When Dynamic Shapes API is Not Applicable

Several approaches to emulate dynamic shapes are considered in this chapter Apply these methods only if native dynamic shape API doesn’t work for you or doesn’t give desired performance.


The model can be designed in a way that supports partially filled tensors. For the BERT model you can use a special input to the model to mask unused elements out. So, the model can be reshaped for some predefined big sequence length once and compiled once, and then the input tensors are used only partially with mask specifying valid tokens. This approach is called padding.

However, padding is not applicable to every model and every use case. You should be aware of model internals to apply padding. Otherwise, if the model is not designed to handle dummy element gracefully in padding area, then the results of inference may be totally scrambled, or accuracy is significantly affected. Model can even crash during inference.

Besides the bad developer experience, the main disadvantage of padding is a bad performance due to spending time for processing dummy elements in the padding area, even if the model is properly designed to be used with padding. It turns out that usually such models are designed in a way where calculations in the padded area still happen not affecting the end result.

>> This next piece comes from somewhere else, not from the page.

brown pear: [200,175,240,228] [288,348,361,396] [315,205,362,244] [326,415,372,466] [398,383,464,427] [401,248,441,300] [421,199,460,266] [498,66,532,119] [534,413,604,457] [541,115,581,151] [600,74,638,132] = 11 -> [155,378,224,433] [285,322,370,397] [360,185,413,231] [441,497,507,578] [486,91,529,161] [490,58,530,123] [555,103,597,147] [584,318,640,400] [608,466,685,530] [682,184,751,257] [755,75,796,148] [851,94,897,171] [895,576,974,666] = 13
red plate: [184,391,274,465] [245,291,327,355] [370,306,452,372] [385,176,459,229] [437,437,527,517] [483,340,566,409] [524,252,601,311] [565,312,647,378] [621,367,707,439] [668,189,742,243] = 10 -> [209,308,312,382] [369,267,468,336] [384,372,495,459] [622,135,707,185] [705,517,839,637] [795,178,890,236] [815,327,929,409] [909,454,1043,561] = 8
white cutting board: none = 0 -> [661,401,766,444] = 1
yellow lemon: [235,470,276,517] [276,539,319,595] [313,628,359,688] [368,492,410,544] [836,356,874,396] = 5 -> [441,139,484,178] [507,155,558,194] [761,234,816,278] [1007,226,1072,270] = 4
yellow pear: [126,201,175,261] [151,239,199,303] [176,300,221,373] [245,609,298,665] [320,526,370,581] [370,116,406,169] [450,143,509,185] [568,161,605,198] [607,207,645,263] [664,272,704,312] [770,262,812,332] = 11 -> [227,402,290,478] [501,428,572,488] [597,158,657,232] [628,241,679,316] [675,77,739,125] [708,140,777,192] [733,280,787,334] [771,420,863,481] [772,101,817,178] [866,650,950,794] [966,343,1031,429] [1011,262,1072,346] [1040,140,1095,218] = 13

Multiple Precompiled Models

Another approach to handle arbitrary sized inputs is to pre-compile several models reshaped for different input shapes. This method works well if the number of different shapes is small enough to afford increased time for multiple reshapes and compilations as well as increased amount of consumed memory. As this method cannot be scaled well it is used in combination with the padding: model with the most suitable input shape among pre-reshaped models is chosen. It gives smaller pad area in comparison to a single model.

Dimension Partitioning

Another practical but still a complicated approach is when the input tensor can be divided into multiple chunks along the dynamic dimension. For example, if we have a batch of independent inputs as a single tensor. If arbitrary division along batch dimension is possible - and for batch dimension it should be possible by the dimension purpose - you can run multiple inferences using the approach with several pre-compiled models choosing sized to have the minimal number of inferences having a particular batch size in the input tensor.

For example, if there are models pre-compiled for batch sizes 1, 2, 4 and 8, the input tensor with batch 5 can be processed with two inference calls with batch size 1 and 4. (Here it’s assumed the batch processing is required for performance reasons, otherwise you can just loop over images in a batch, and process image by image with a single compiled model.)